The pre-claim review demonstration now underway for home health agencies in Illinois has shrunk the robust acquisition pipeline of one of the nation’s largest providers, LHC Group (Nasdaq: LHCG).
Lafayette, Louisiana-based LHC has been vocal about pursuing a large acquisition pipeline. But a big chunk of those deals have been at least temporarily put on ice by pre-claim. The Centers for Medicare & Medicaid Services (CMS) launched the effort as a way of rooting out improper documentation and fraud, but providers have said that submitting their claims for pre-approval by Medicare Administrative Contractors (MACs) is a huge administrative burden, and pre-claim rejections threaten cash flow. The rollout in Illinois has generated huge backlash, leading to calls for CMS to pause the program rather than expand as planned to four other states.
“[About] 50% of the volume in our pipeline we were moving forward with actively had significant exposure in those five demonstration states, and that caused the negotiations with those sellers to slow to a halt,” LHC Group CEO Keith Myers said Thursday at the 2016 Wells Fargo Healthcare Conference in Boston.
LHC Group had questions about how pre-claim might affect those sellers’ referral volume, and the providers could not answer those questions with enough detail for LHC to generate models, Myers said.
The deals that went from being active to pulled from the pipeline accounted for half a million dollars in revenue, he said. Some hospital system transactions then got added, bringing the current active pipeline to $750 million in potential revenue.
However, while pre-claim review might be suppressing M&A activity in the short-term, Myers believes that it ultimately will drive further consolidation of the industry. That’s because pre-claim could affect cash flow of smaller providers in unsustainable ways, compelling them to consider selling.
LHC Group itself has little exposure in the pre-claim states, with 19 locations totaling about $40 million in revenue, Myers said. Even for those locations that are in pre-claim areas, the demonstration should not pose too steep a challenge, he suggested.
“We have an end of episode audit before we drop a claim, [and] we’ve moved that to the front end now, in those states, so a nurse goes out and assesses a patient,” he said. “We scrub it and do that audit on the front end before we submit for approval.”
The company may face one-time consulting costs related to pre-claim but that should not be material, according to Myers. And he emphasized that LHC Group has a team in place already to challenge Medicare denials, with a success rate around 98%.
Overall, LHC Group will consider it a successful year if it acquires $100 million or more in revenue, and it has a little more than than that budgeted for 2017.

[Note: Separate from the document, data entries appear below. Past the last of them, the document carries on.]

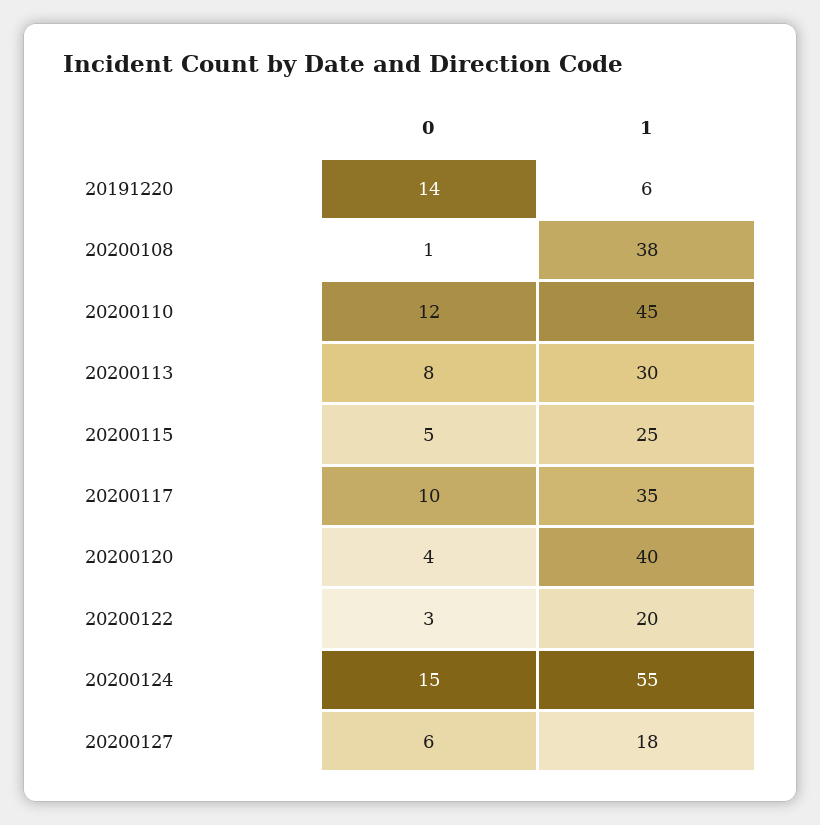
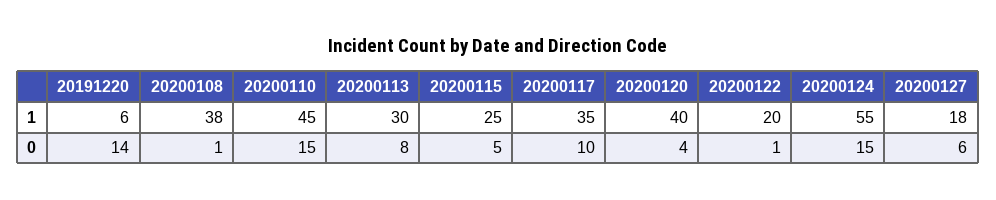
  {
    "0": {
      "20191220": 14,
      "20200108": 1,
-     "20200110": 12,
+     "20200110": 15,
      "20200113": 8,
      "20200115": 5,
      "20200117": 10,
      "20200120": 4,
-     "20200122": 3,
+     "20200122": 1,
      "20200124": 15,
      "20200127": 6
    },
    "1": {
      "20191220": 6,
      "20200108": 38,
      "20200110": 45,
      "20200113": 30,
      "20200115": 25,
      "20200117": 35,
      "20200120": 40,
      "20200122": 20,
      "20200124": 55,
      "20200127": 18
    }
  }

“That’s a steady growth curve for us,” Myers said.
Bullish on Bundles
Despite being confident that pre-claim poses no grave threat to LHC Group at this point, Myers said he does not mean to “put a positive spin on something negative.” However, he was much more emphatic in describing bundled payment initiatives as a good thing for the company. For example, LHC has seen success in the Comprehensive Care for Joint Replacements (CJR) bundle, which makes a hospital responsible for a full episode of care for certain orthopedic patients, incentivizing them to work more closely with home health providers.

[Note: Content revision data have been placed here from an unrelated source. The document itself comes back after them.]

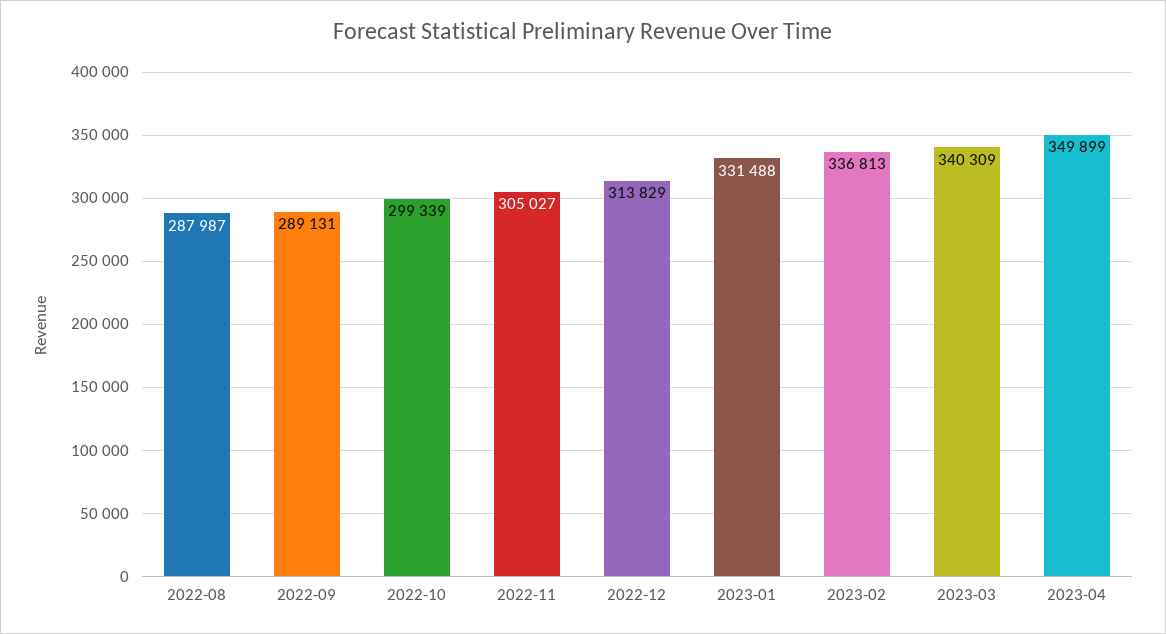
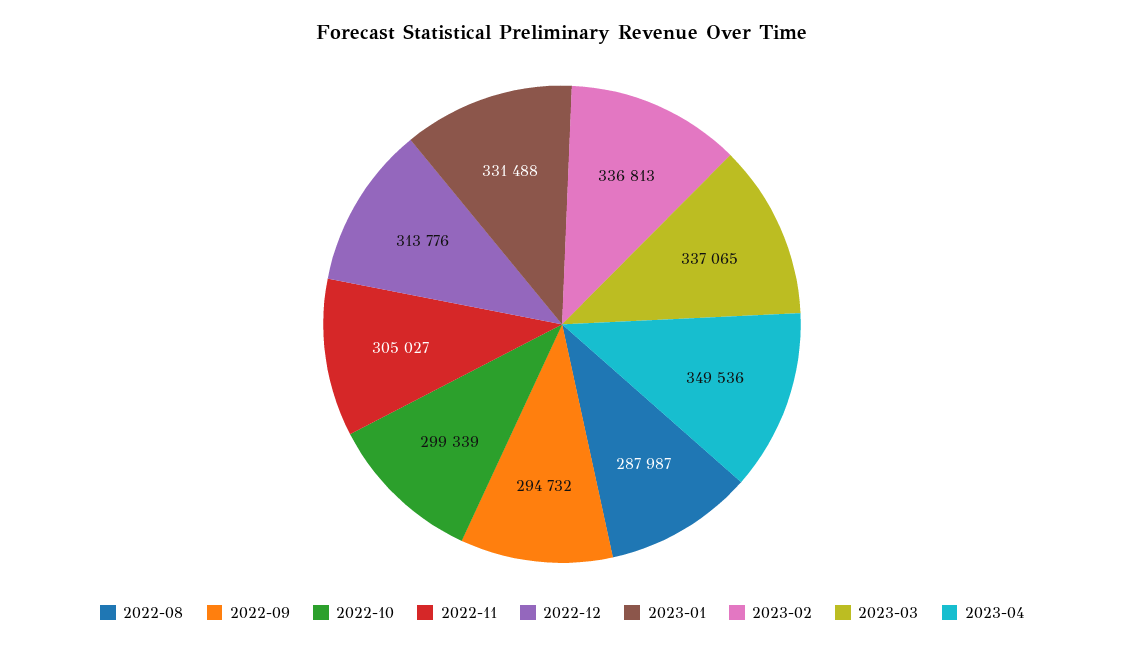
  {
    "2022-08": 287987,
-   "2022-09": 289131,
+   "2022-09": 294732,
    "2022-10": 299339,
    "2022-11": 305027,
-   "2022-12": 313829,
+   "2022-12": 313776,
    "2023-01": 331488,
    "2023-02": 336813,
-   "2023-03": 340309,
+   "2023-03": 337065,
-   "2023-04": 349899
+   "2023-04": 349536
  }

“It has been very positive,” Myers said. “It has provided us an opportunity to generate real data—results, not theoretical—and use that to present to others to grow our business.”
One example is what LHC Group has done with New Orleans-based Ochsner Health System. At the outset of the CJR program, LHC contracted with Milliman Analytics to see where costs were coming from for the relevant patients. The home health company then put together a plan for how it could help lower costs and presented it to Ochsner. A key part of that plan involved lowering length-of-stay in the hospital by caring for more patients at home, and sooner.
The playbook has been a success, with length-of-stay down from about three days in the hospital to one for knee patients. Costs now down 15% overall for those patients in the bundle, said Myers. That overall cost reduction breaks down roughly as follows: 54% due to reduction in length-of-stay; 30% reduction from less skilled nursing facility utilization; and 16% reduction from lower rehospitalization rates.
“A model was developed that’s replicable,” Myers said. “We have nine of our hospital [joint venture] partners in CJR, and we’re seeing that same experience in all of those bundles. All of our hospital partners, even those not in the bundles, know that this is coming and are asking us to do similar things, and we’re seeing increased volume as a result.”
There are some challenges. For example, incentives among different providers in an episode of care still may be misaligned, Myers said. For instance, a SNF has an interest in keeping patients even if they could be cared for in the lower-cost home health setting. This situation may lead LHC Group in a limited way to begin managing SNFs and other inpatient settings—it was “short-sighted” not to do so with Ochsner, according to Myers.
Another issue is that hospitals still face mandates to offer patients lists of home health providers to honor their right to choose, which hamstrings hospitals from directing referrals to the best post-acute providers, said Brock Myers, vice president of strategic partnerships.
“When provider choice is a hundred different names, [a patient] might select one with a 40% readmission rate,” he said.
Despite challenges like these, however, LHC Group believes in the bundled payment concept in no uncertain terms.
“I can’t think of any epiodes we provide we would not like to see bundled,” said Keith Myers.